In the 1960s and ’70s, as president of the United Farm Workers (UFW) Union, Chavez’s struggles ultimately led to many farmworker benefits and protections still in place today. Because of these efforts, farmworkers have clean water and toilets in the fields, lunch breaks and collective bargaining rights among other legal protections.
Chavez also focused the UFW’s efforts to strengthen farmworker health and safety regulations. Included among these efforts was the removal of the widely used short-handled hoe which caused excruciating back injuries. He also drew national attention to the fight against chemical pesticides.
Ultimately, due in part to the efforts of Chavez, the California Agricultural Labor Relations Act passed in 1975 with the goal of ensuring peace and stability between employer growers and farmworkers. The Act, now part of the California Labor Code, protects the freedom of association rights of agricultural employees, and explicitly prevents employers from using coercive tactics that discourage collective bargaining agreements.

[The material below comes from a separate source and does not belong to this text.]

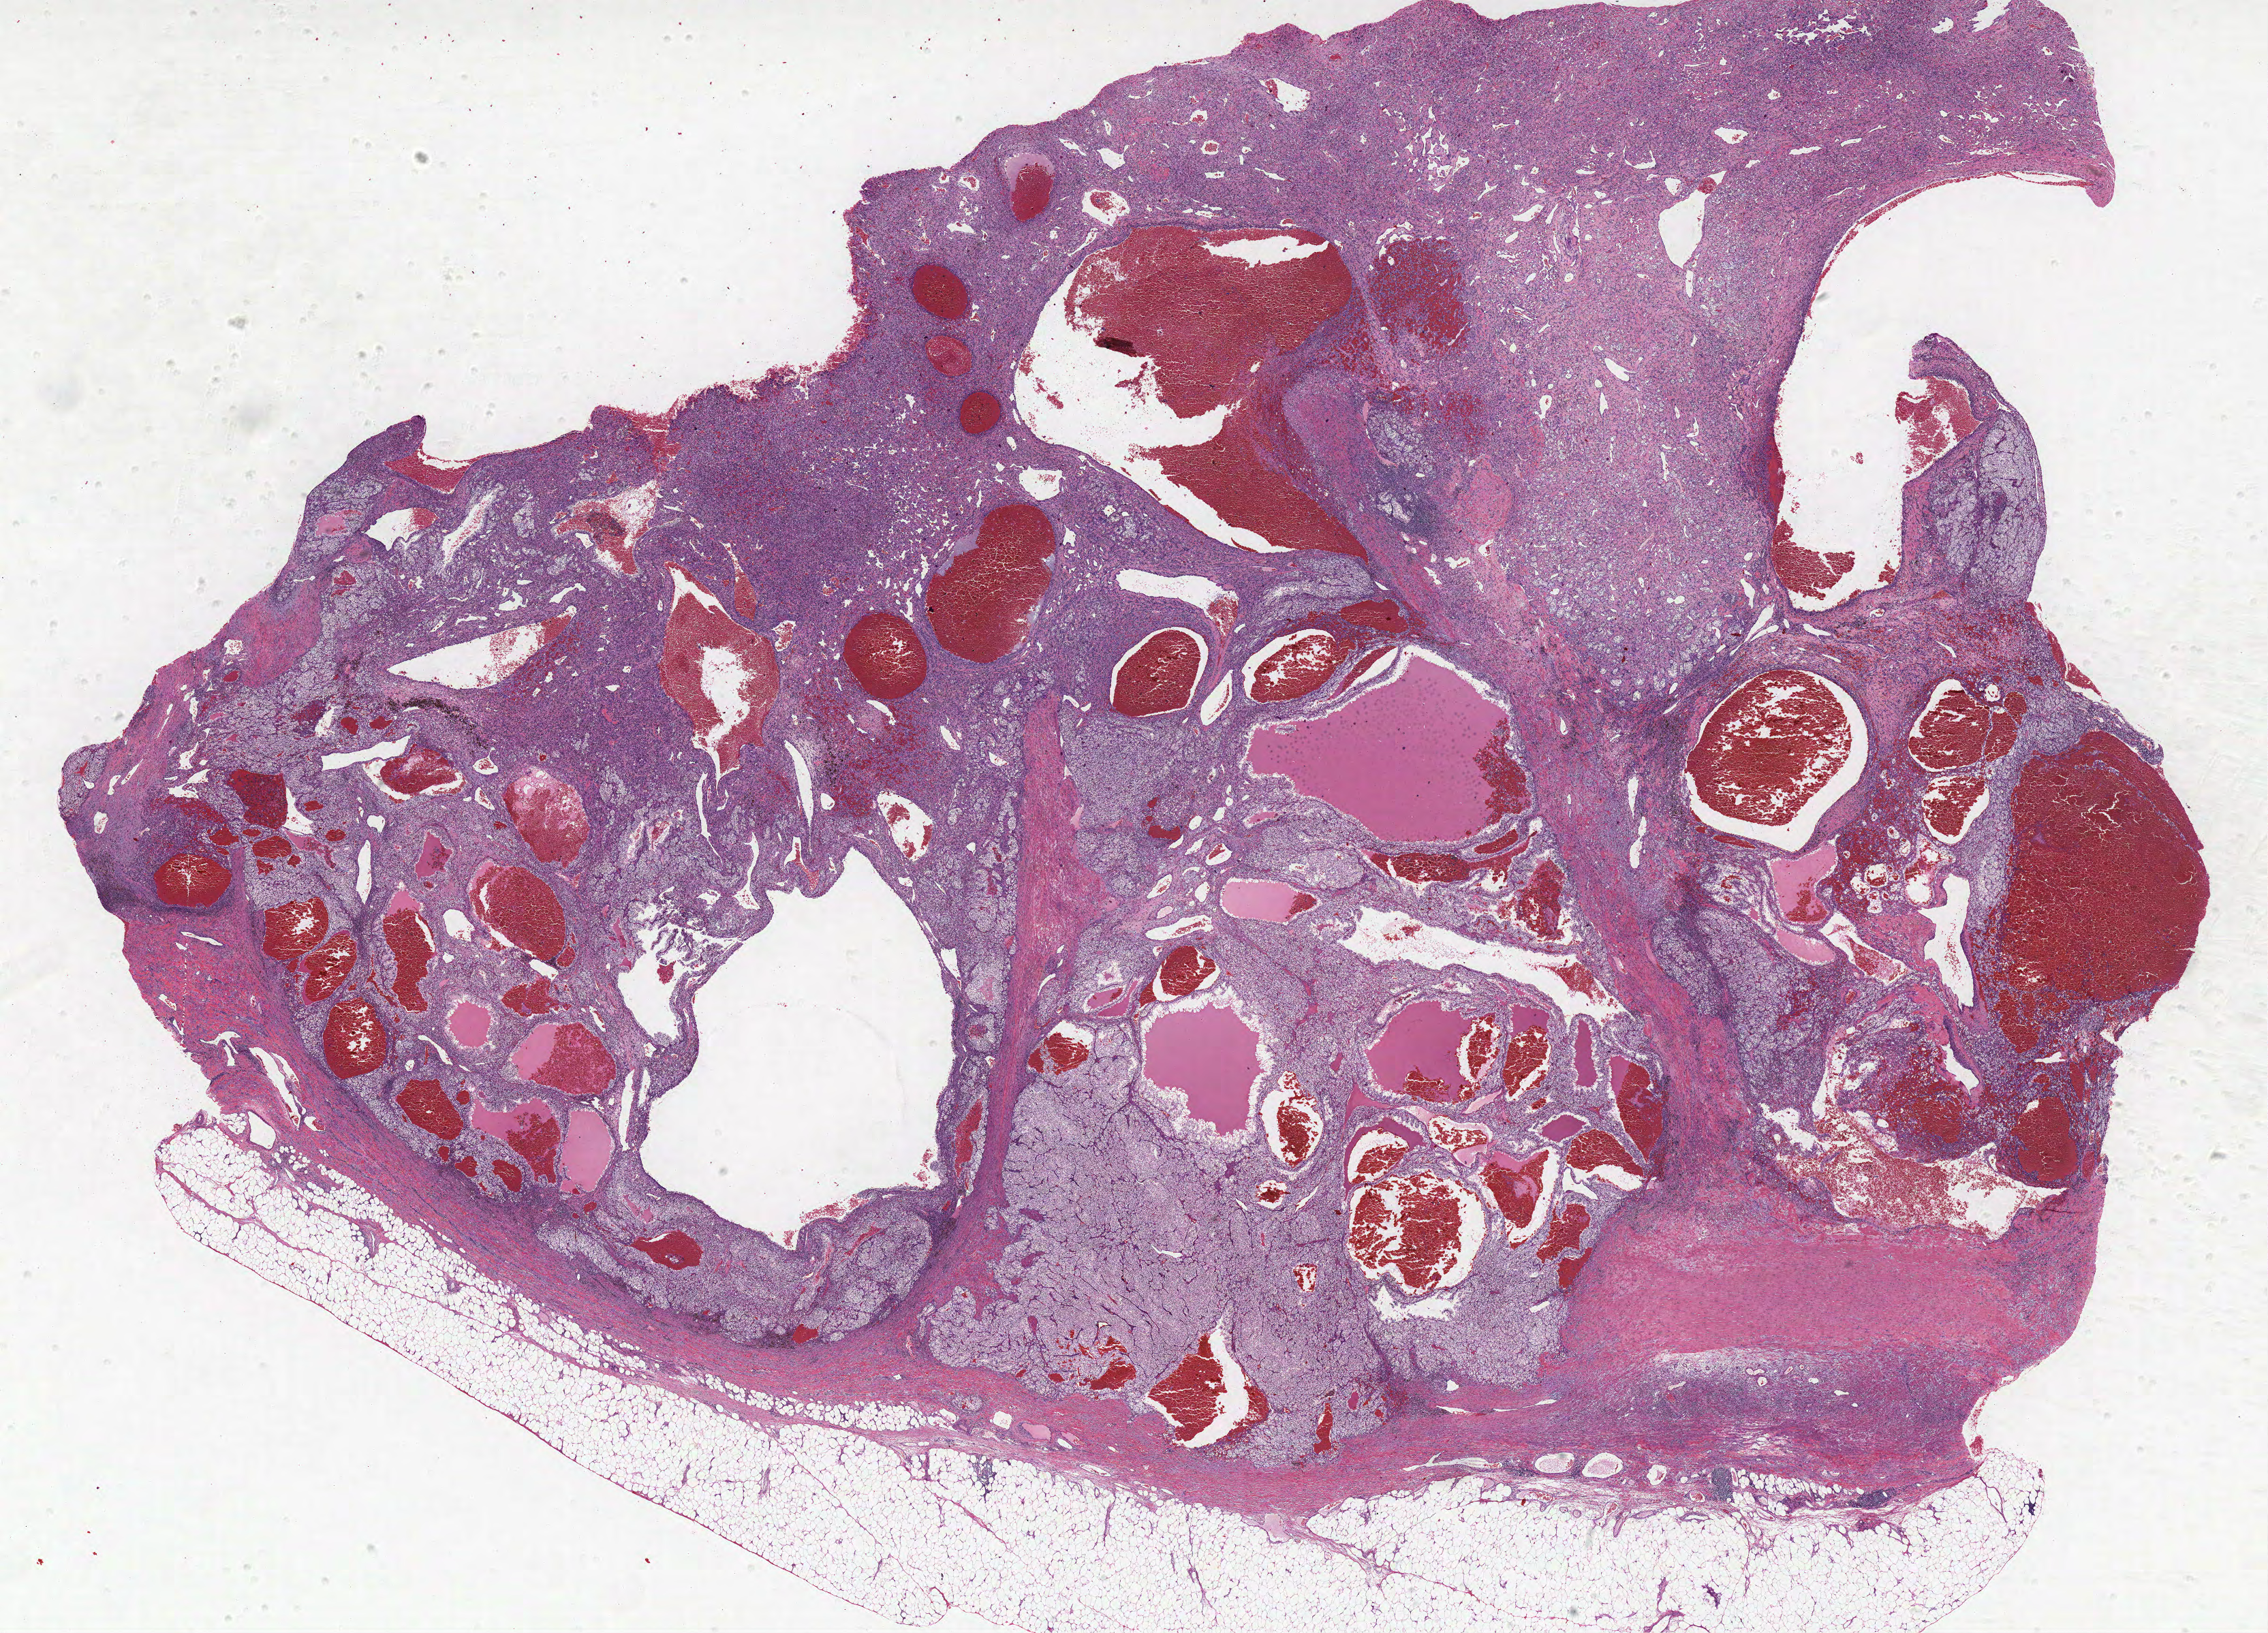
Digitized H&E tissue section (whole slide) — shown as a low-resolution overview of the whole scanned area (about 26.6 x 19.2 mm). FFPE section. Sample: primary tumour, kidney. Patient: male, age at initial diagnosis 58 years. Histologic grade: G4 (undifferentiated).
- lymph nodes positive (case pathology): 0 of 4 examined
- AJCC pathologic stage: II
- diagnosis: Clear cell adenocarcinoma, NOS
- laterality: left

But times have changed since the Chavez era and employers have grown wiser. Stop a farmworker on the side of the road and inquire as to the name of his employer and odds are they either won’t know, or will provide an incorrect answer.
Many growers nowadays run multi-million dollar operations with few, if any, actual produce-pickers "on the books." Instead, they use farm labor contractors to supply workers — and absorb any risk. The employee actually "works" for the contractor, but thinks he works for the produce company whose name appears on the package at the local grocer.
The liability for problems plaguing fieldworkers such as rampant sexual harassment, work-related injury claims and wage claims for failure to pay a minimum wage are transferred to the contractor. And if the grower sets certain goals for production and communicates those goals to the contractor, the grower can turn a blind eye to the methods by which such goals are accomplished. If anything untoward occurs, the grower can skirt responsibility and simply point a finger elsewhere.
Adding another layer of confusion to the mix, the labor contractor sometimes doesn’t even hire these workers — they are sent workers from staffing companies.
Such tactics, along with the seasonal nature of farm work coupled with the migratory pattern followed by these workers, make it extremely difficult for unions to organize farmworkers — and that’s just how big ag likes it. Should things change, membership at a few local country clubs might drop off.
For now, growers can continue to exploit workers without getting their hands dirty — by having labor contractors do it for them.